這都是因爲經過貞觀期間的修生養息,大唐的經濟已經開始複蘇了,而兩市卻沒有任何改變,已經快要容納不下一個國際大都市的經濟了,其實商人們也迫切的需要一個新的市場,北巷也可謂是應時而生。
當然,韓藝也沒有讓他們立刻簽約。介紹完之後。又命人帶他們去北巷參觀。
韓藝在規劃北巷的時候,就已經想好要引入什麽商品了,主要的店面,都是貴族和一些大地主日常的所需品,過于奢侈的商品,他目前還不打算引入,所以他們的裝潢都非常具有針對性。像鄭善行的服飾店,裏面就有試衣間,如果你在這店裏面賣糧食,那豈不是就浪費了試衣間,所以隻能是賣衣服。他已經将所有的都規劃好了,拿着商品進來就可以開鋪了。
當然,這也就預示着沒有任何更改的自由。
什麽店安排在什麽位置,這些也都是有講究的。不可能将花店放在包子店邊上,那鮮花都會變成包子味的。
雖然在挑選店面上面沒有什麽自由。但是不管怎麽說,北巷店面的裝潢,格局都是非常具有超時代的,合理的利用了每一寸地方,雖然店鋪相對于兩市而言,都要小。但是給人的感覺并不小。而且很多針對成列商品的設計,都是到了可以令人驚訝的地步。
光憑這些設計,那一筆裝潢費絕對值得。
正當一衆商人在北巷觀看時,突然外面又來了一夥人,身着異族服飾,棕色毛發,看着像似波斯人。
這些商人紛紛側目看去。
“你們看,那不是拉姆希德麽?”
“他來這裏幹什麽?”
“還能幹什麽,這個狡詐的波斯商人,肯定還是來做買賣的。”
“哎。小哥,你們鳳飛樓跟拉姆希德也有來往麽?”
“哦,這我們并不知道。”
......
......
韓藝并沒有陪同他們一塊參觀,主要是不想那些商人碎碎念,可想而知,他若去了,這些商人肯定又會爲了壓價,挑三揀四的,反正他是不打算給他們談判的餘地,幹脆就不去了,坐在後院品着香茗,剛才說的太多,口有些幹。
而劉娥也是大松了口氣,她方才一直擔心韓藝又會語出驚人,把這些商人都給得罪,雖然韓藝還是非常強勢,但至少沒有吵起來,這她就滿意了,向韓藝詢問道:“韓小哥,你說他們會跟我們簽約麽?”
說真的,她心裏非常忐忑,尤其看了韓藝拟寫出那一份合約之後,對此更是擔憂,因爲條件太多了,真的是鳳飛樓完全的主導。

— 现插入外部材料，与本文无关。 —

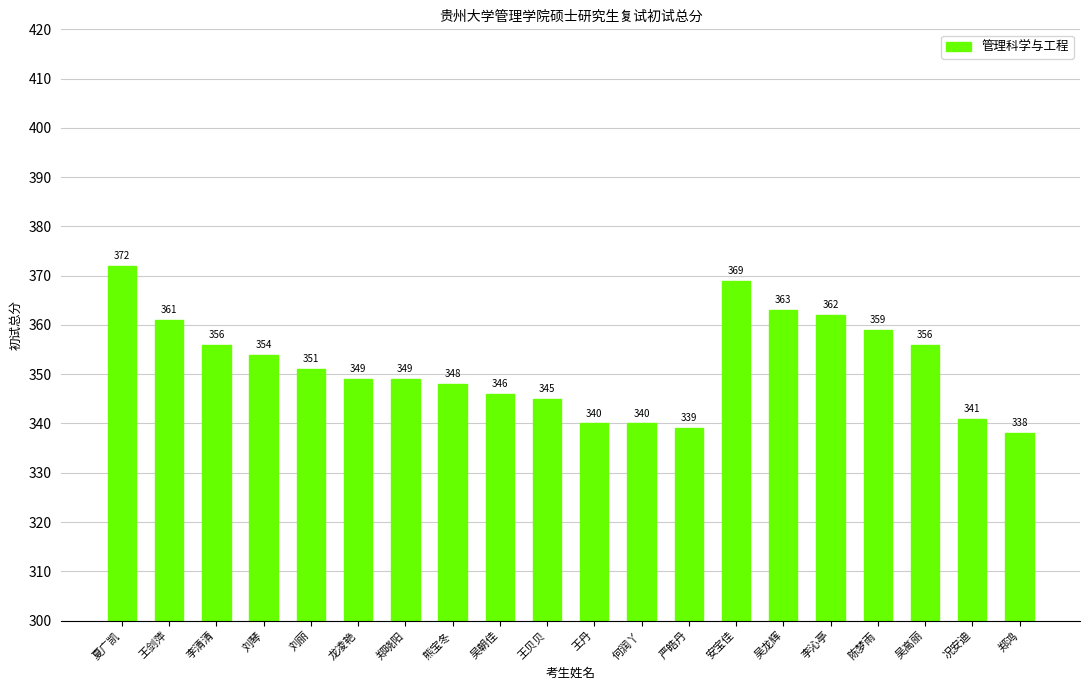

Count the number of categories in the chart.

20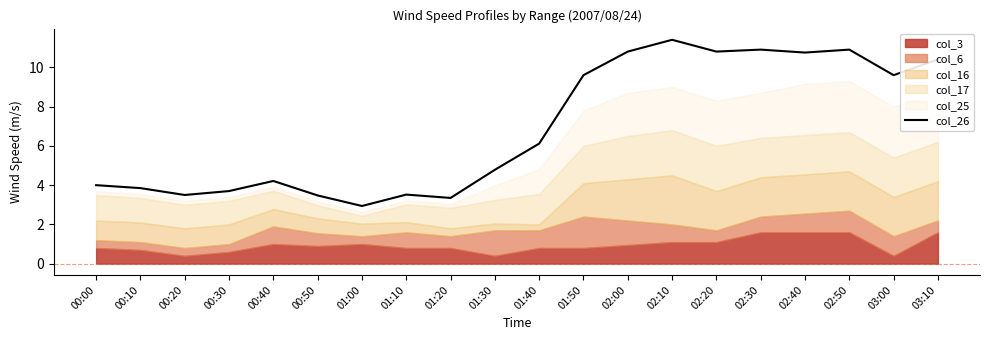

What is the difference between the values at 02:20 and 00:10?

7.0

但是北巷苛刻的條件與兩市不一樣,北巷的一切條款都是爲了買賣服務,而兩市針對的則是治安、政治方面的事宜,一切規矩都是根據朝廷政策來的,商人隻是其次,側重點不一樣,相對而言,做買賣來北巷還是要自由許多。
韓藝笑道:“今日不與我們簽約的,半年之後,一定會感到後悔的,到時他們再想進入我們北巷,那必須得花三倍的代價。劉姐,你不應該将我們視作求人的人,而應該将我們視作被求的人,這種情況将會在你的一生中持續下去,因爲以後求我們的人将會越來越多。我們必須讓他們從還未簽約開始,就讓他們每個人都明白,在這裏我們說了算。”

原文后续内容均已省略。